Part (a) (i) First, convert the image diameter from mm to \mu m: \( 17.5 \text{ mm} \times 1000 = 17,500 \text{ \mu m} \). Next, use the actual size formula: \( \text{Actual size} = \frac{\text{Image size}}{\text{Magnification}} \). Apply values: \( \text{Actual size} = \frac{17,500 \text{ \mu m}}{2500} = 7 \text{ \mu m} \). (ii) Mature red blood cells lack a nucleus to create more room within the cell. This allows them to contain more haemoglobin molecules, which increases the volume of oxygen they can bind and transport. Part (b) (i) Parental Phenotypes: Normal-vision female (carrier) \( \times \) Normal-vision male. Parental Genotypes: \( X^B X^b \times X^B Y \) (Note: The mother must be a carrier, \( X^B X^b \), because she inherited her father's only X chromosome, which carried the colour-blind allele \( X^b \)). Gametes: \( X^B \) and \( X^b \) from the mother; \( X^B \) and \( Y \) from the father. Offspring Genotypes: \( X^B X^B \) (normal female), \( X^B X^b \) (carrier female), \( X^B Y \) (normal male), \( X^b Y \) (colour-blind male). (ii) Out of all possible sons (who can be \( X^B Y \) or \( X^b Y \)), the probability that a son is colour-blind is \( 0.5 \) (or 50%). (iii) Colour blindness is sex-linked and carried on the X chromosome. Males have only one X chromosome (XY). Therefore, if a male inherits a single recessive allele (\( X^b \)), he will express the condition. Females have two X chromosomes (XX) and require two copies of the recessive allele to be colour-blind, which is statistically much less likely.

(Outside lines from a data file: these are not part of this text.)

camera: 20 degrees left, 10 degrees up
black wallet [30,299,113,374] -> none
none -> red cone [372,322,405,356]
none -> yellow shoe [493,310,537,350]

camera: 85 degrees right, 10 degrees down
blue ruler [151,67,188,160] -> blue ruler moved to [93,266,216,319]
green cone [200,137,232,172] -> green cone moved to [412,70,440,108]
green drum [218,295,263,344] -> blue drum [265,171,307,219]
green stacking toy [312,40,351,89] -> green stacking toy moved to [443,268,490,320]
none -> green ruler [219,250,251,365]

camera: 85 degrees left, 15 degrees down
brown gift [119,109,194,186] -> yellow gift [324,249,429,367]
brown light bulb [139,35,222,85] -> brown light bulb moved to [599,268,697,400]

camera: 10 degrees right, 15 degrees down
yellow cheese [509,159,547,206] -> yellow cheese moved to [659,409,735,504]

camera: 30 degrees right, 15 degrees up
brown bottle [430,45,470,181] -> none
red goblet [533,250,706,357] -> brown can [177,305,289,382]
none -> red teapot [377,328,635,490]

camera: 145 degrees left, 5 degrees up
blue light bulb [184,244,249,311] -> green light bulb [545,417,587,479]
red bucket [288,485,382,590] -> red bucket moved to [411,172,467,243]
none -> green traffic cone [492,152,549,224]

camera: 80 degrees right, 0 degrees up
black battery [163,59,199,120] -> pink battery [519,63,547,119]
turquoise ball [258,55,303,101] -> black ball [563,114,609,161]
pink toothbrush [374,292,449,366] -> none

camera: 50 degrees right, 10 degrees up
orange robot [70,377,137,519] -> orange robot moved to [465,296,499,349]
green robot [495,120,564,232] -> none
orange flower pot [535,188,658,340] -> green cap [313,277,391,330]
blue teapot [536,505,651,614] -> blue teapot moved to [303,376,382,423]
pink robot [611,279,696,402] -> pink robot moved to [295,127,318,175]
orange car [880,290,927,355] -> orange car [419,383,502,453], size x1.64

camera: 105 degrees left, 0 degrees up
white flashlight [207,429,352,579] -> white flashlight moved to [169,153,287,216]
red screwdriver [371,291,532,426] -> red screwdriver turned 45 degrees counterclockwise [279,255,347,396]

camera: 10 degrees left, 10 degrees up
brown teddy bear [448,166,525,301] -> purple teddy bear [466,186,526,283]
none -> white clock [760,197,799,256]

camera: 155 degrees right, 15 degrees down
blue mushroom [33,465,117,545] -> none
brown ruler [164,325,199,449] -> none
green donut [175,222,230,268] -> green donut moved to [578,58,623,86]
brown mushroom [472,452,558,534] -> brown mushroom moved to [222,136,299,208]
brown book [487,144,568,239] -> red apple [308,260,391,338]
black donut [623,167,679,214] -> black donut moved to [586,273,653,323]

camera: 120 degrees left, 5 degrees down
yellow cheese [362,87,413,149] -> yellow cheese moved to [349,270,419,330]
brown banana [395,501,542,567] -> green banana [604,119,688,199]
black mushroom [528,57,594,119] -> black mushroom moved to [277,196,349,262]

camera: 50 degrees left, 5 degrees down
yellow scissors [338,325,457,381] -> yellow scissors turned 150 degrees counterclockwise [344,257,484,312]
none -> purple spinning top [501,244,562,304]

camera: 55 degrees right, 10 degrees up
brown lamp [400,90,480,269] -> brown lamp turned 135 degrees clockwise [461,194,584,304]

Part (a) (i) Correct unit conversion: 17.5 mm = 17,500 \mu m [1]; Division step: 17,500 / 2500 [1]; Correct final answer: 7 \mu m [1]. (ii) Lacking a nucleus increases space inside the cell [1]; to allow more haemoglobin to be packed / to transport more oxygen [1]. Part (b) (i) Correct parental genotypes: X^B X^b and X^B Y [1]; Correct gametes: X^B and X^b from mother, X^B and Y from father [1]; Correct offspring genotypes: X^B X^B, X^B X^b, X^B Y, X^b Y [1]; Correct corresponding phenotypes linked to genotypes [1]; Parental phenotypes correctly stated [1]. (ii) Correct probability for a son: 0.5 / 50% / 1/2 [1] (accept 0.25 / 25% if clearly specified as the probability out of all children). (iii) Males are XY / have only one X chromosome [1]; so they only need one copy of the recessive allele to express the disease, whereas females need two recessive alleles [1].